━━ DATA EXTRACTS ━━

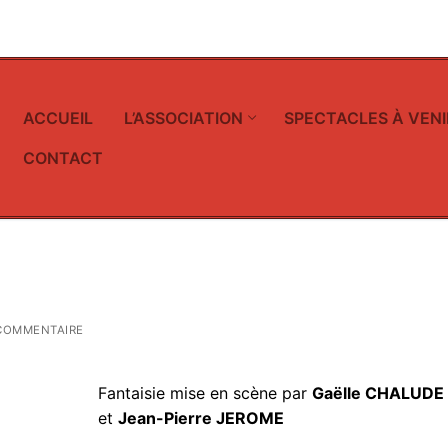
ACCUEIL
L’ASSOCIATION
SPECTACLES À VENI
CONTACT
COMMENTAIRE
Fantaisie mise en scène par
Gaëlle CHALUDE
et
Jean-Pierre JEROME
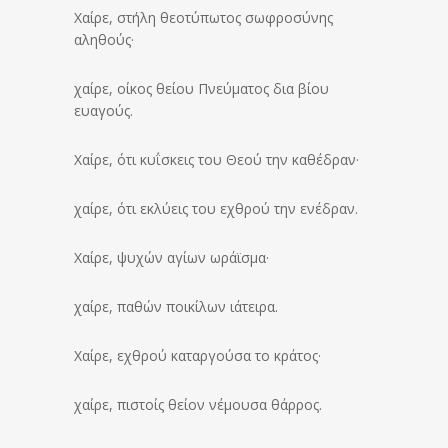
Χαίρε, στήλη θεοτύπωτος σωφροσύνης
αληθούς·
χαίρε, οίκος θείου Πνεύματος δια βίου
ευαγούς.
Χαίρε, ότι κυΐσκεις του Θεού την καθέδραν·
χαίρε, ότι εκλύεις του εχθρού την ενέδραν.
Χαίρε, ψυχών αγίων ωράϊσμα·
χαίρε, παθών ποικίλων ιάτειρα.
Χαίρε, εχθρού καταργούσα το κράτος·
χαίρε, πιστοίς θείον νέμουσα θάρρος.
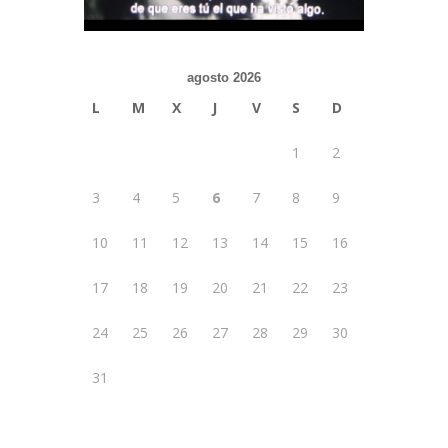
agosto 2026
L
M
X
J
V
S
D
1
2
3
4
5
6
7
8
9
10
11
12
13
14
15
16
17
18
19
20
21
22
23
24
25
26
27
28
29
30
31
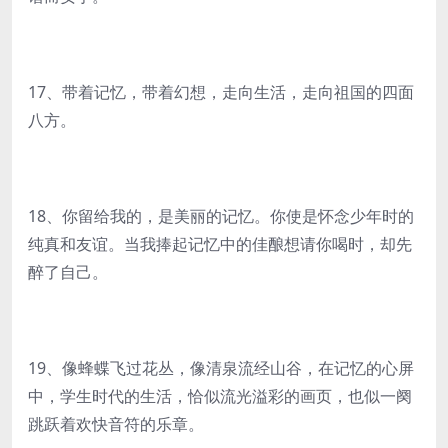
17、带着记忆，带着幻想，走向生活，走向祖国的四面
八方。
18、你留给我的，是美丽的记忆。你使是怀念少年时的
纯真和友谊。当我捧起记忆中的佳酿想请你喝时，却先
醉了自己。
19、像蜂蝶飞过花丛，像清泉流经山谷，在记忆的心屏
中，学生时代的生活，恰似流光溢彩的画页，也似一阕
跳跃着欢快音符的乐章。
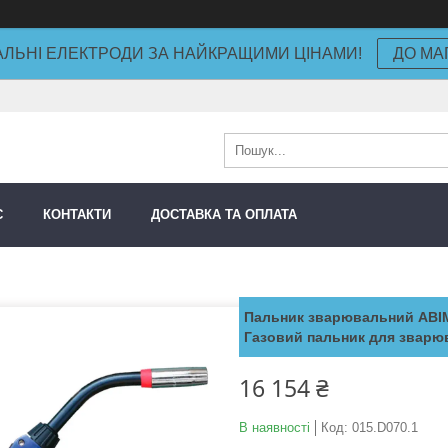
ЛЬНІ ЕЛЕКТРОДИ ЗА НАЙКРАЩИМИ ЦІНАМИ!
ДО МА
С
КОНТАКТИ
ДОСТАВКА ТА ОПЛАТА
Пальник зварювальний ABIMI
Газовий пальник для зварю
16 154 ₴
В наявності
Код:
015.D070.1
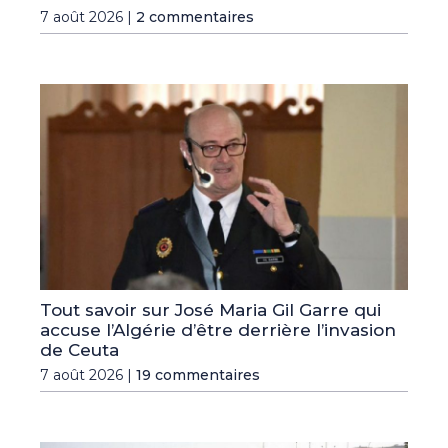
7 août 2026 |
2 commentaires
Tout savoir sur José Maria Gil Garre qui
accuse l’Algérie d’être derrière l’invasion
de Ceuta
7 août 2026 |
19 commentaires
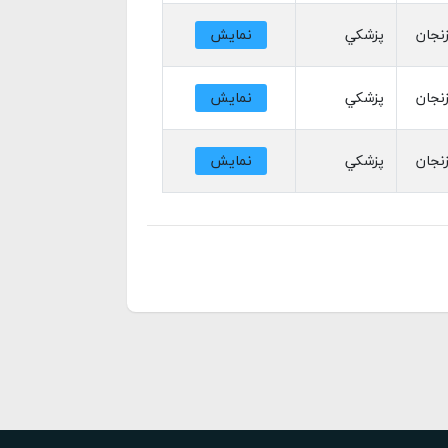
نجان
پزشکي
نمایش
نجان
پزشکي
نمایش
نجان
پزشکي
نمایش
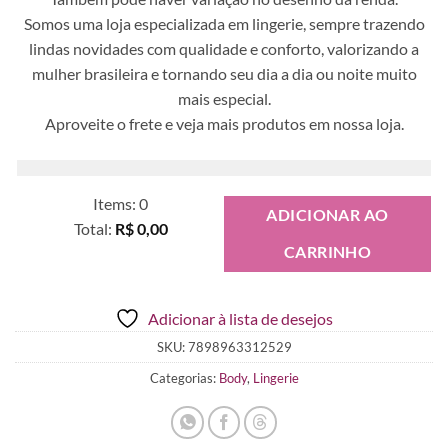
Somos uma loja especializada em lingerie, sempre trazendo
lindas novidades com qualidade e conforto, valorizando a
mulher brasileira e tornando seu dia a dia ou noite muito
mais especial.
Aproveite o frete e veja mais produtos em nossa loja.
Items
:
0
ADICIONAR AO
Total
:
R$ 0,00
CARRINHO
0
Items.
Your
Adicionar à lista de desejos
total
is
SKU:
7898963312529
R$ 0,00
Categorias:
Body
,
Lingerie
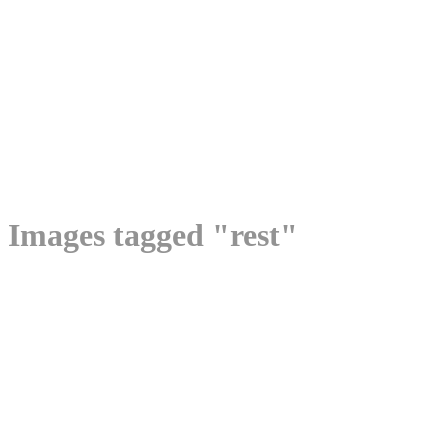
Images tagged "rest"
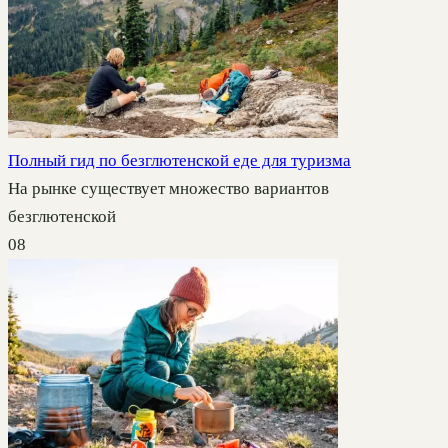
Полный гид по безглютенской еде для туризма
На рынке существует множество вариантов
безглютенской
0
8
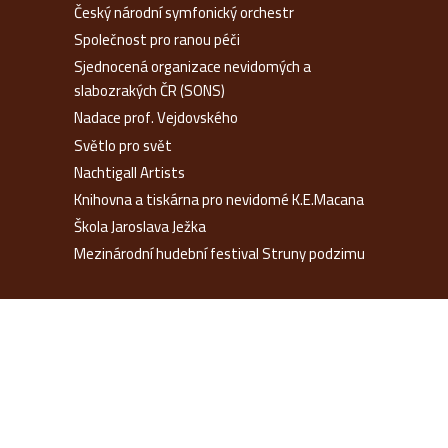
Český národní symfonický orchestr
Společnost pro ranou péči
Sjednocená organizace nevidomých a
slabozrakých ČR (SONS)
Nadace prof. Vejdovského
Světlo pro svět
Nachtigall Artists
Knihovna a tiskárna pro nevidomé K.E.Macana
Škola Jaroslava Ježka
Mezinárodní hudební festival Struny podzimu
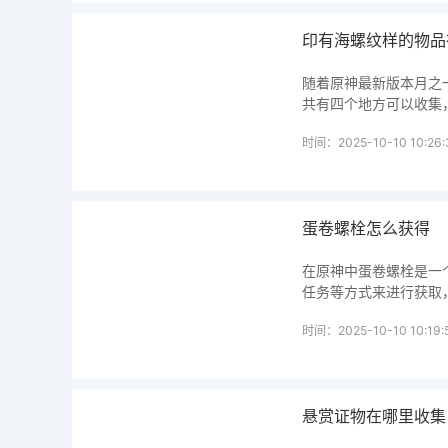
印有海螺纹样的物品
随着原神最新版本月之
共有四个地方可以收集
时间：2025-10-10 10:26:
蛋卷螺栓怎么获得
在原神中蛋卷螺栓是一
任务等方式来进行获取
时间：2025-10-10 10:19:
悬赏证物在哪里收集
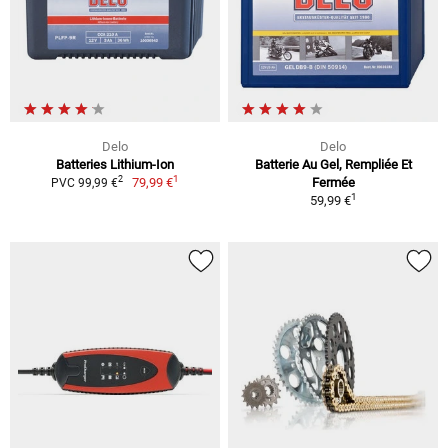
Delo
Delo
Batteries Lithium-Ion
Batterie Au Gel, Rempliée Et
1
2
79,99 €
Fermée
PVC 99,99 €
1
59,99 €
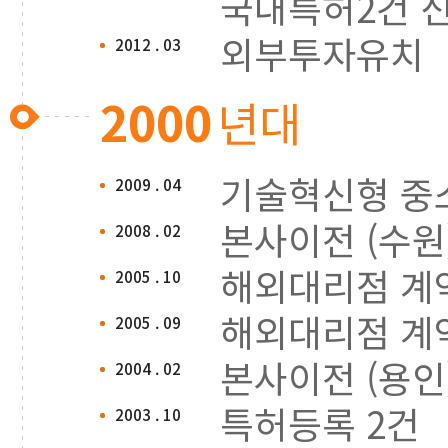
국내특허2건 
외부투자유치
2012 . 03
2000
년대
기술혁신형 중소기
2009 . 04
본사이전 (수원
2008 . 02
해외대리점 계약
2005 . 10
해외대리점 계약
2005 . 09
본사이전 (용인
2004 . 02
특허등록 2건
2003 . 10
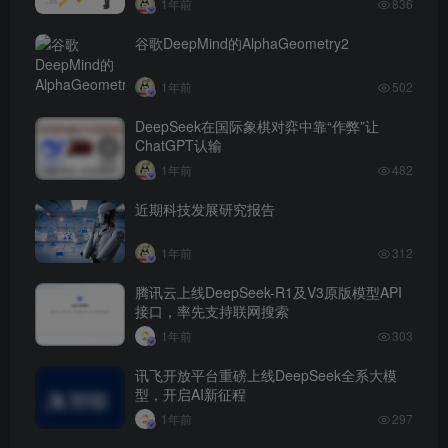
1年前
836
谷歌DeepMind的AlphaGeometry2
1年前
502
DeepSeek在国际象棋对弈中靠“作弊”让
ChatGPT认输
1年前
482
近期科技发展研究报告
1年前
312
腾讯云上线DeepSeek-R1及V3原版模型API
接口，率先支持联网搜索
1年前
303
讯飞开放平台重磅上线DeepSeek全系大模
型，开启AI新征程
1年前
297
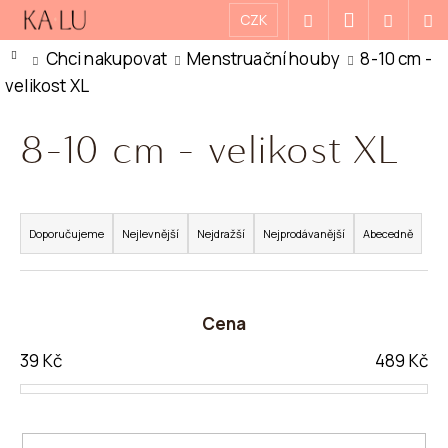
K
Přejít
Přihlášení
CZK
Hledat
Nákupn
M
na
O
Zpět
Zpět
Domů
Chci nakupovat
Menstruační houby
8-10 cm -
košík
obsah
Š
velikost XL
Í
C
K
8-10 cm - velikost XL
O
P
O
Ř
T
A
Doporučujeme
Nejlevnější
Nejdražší
Nejprodávanější
Abecedně
Ř
Z
E
E
Cena
B
N
U
Í
39
Kč
489
Kč
J
P
E
R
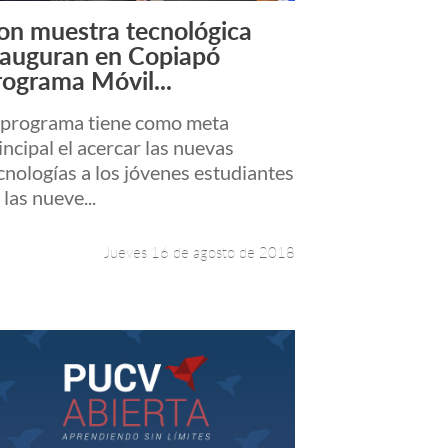
on muestra tecnológica
Leer más +
nauguran en Copiapó
rograma Móvil...
 programa tiene como meta
incipal el acercar las nuevas
cnologías a los jóvenes estudiantes
 las nueve...
Jueves 16 de agosto de 2018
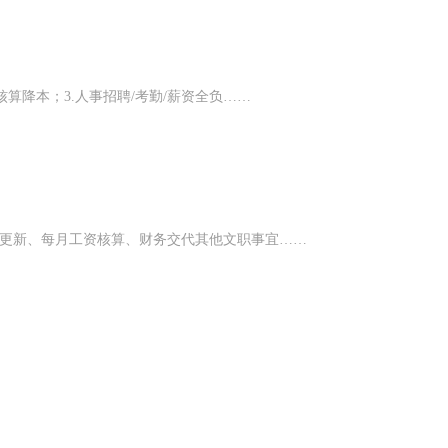
核算降本；3.人事招聘/考勤/薪资全负……
表更新、每月工资核算、财务交代其他文职事宜……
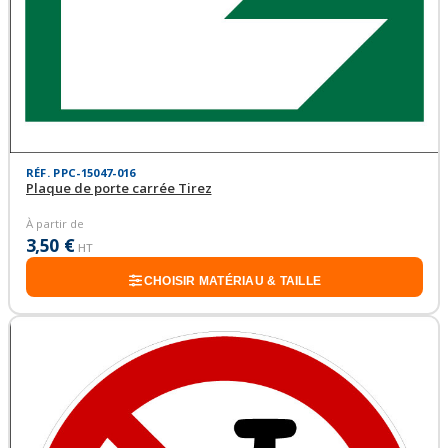
RÉF. PPC-15047-016
Plaque de porte carrée Tirez
À partir de
3,50 €
HT
CHOISIR MATÉRIAU & TAILLE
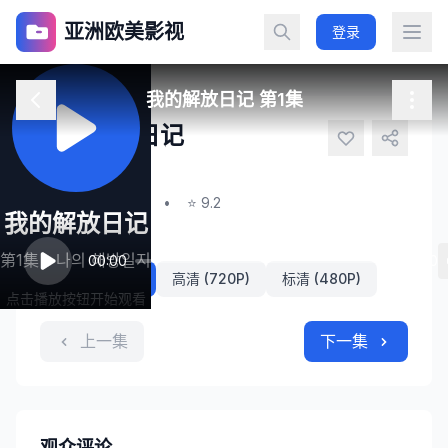
亚洲欧美影视
登录
我的解放日记 第1集
我的解放日记
나의 해방일지
第1集
•
2024
•
⭐ 9.2
我的解放日记
播放线路
第1集 - 나의 해방일지
00:00
80:00
超清 (1080P)
高清 (720P)
标清 (480P)
点击播放按钮开始观看
上一集
下一集
观众评论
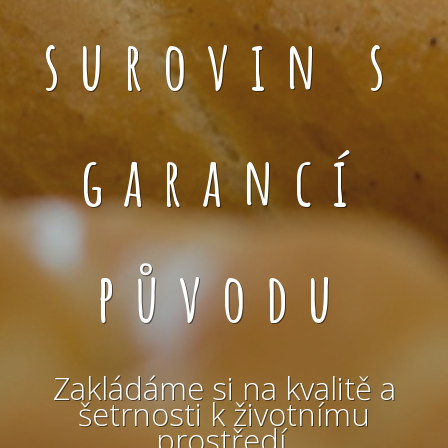
surovin s
garancí
původu
Zakládáme si na kvalitě a
šetrnosti k životnímu
prostředí.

━━━

Please copy the lines exactly, from the one containing "RÉF. PPC-15047-016" through the end of the lines, and leave out the pictures.

RÉF. PPC-15047-016
Plaque de porte carrée Tirez
À partir de
3,50 €
HT
CHOISIR MATÉRIAU & TAILLE
亚洲欧美影视
登录
我的解放日记 第1集
我的解放日记
나의 해방일지
第1集
•
2024
•
⭐ 9.2
我的解放日记
播放线路
第1集 - 나의 해방일지
00:00
80:00
超清 (1080P)
高清 (720P)
标清 (480P)
点击播放按钮开始观看
上一集
下一集
观众评论
surovin s
garancí
původu
Zakládáme si na kvalitě a
šetrnosti k životnímu
prostředí.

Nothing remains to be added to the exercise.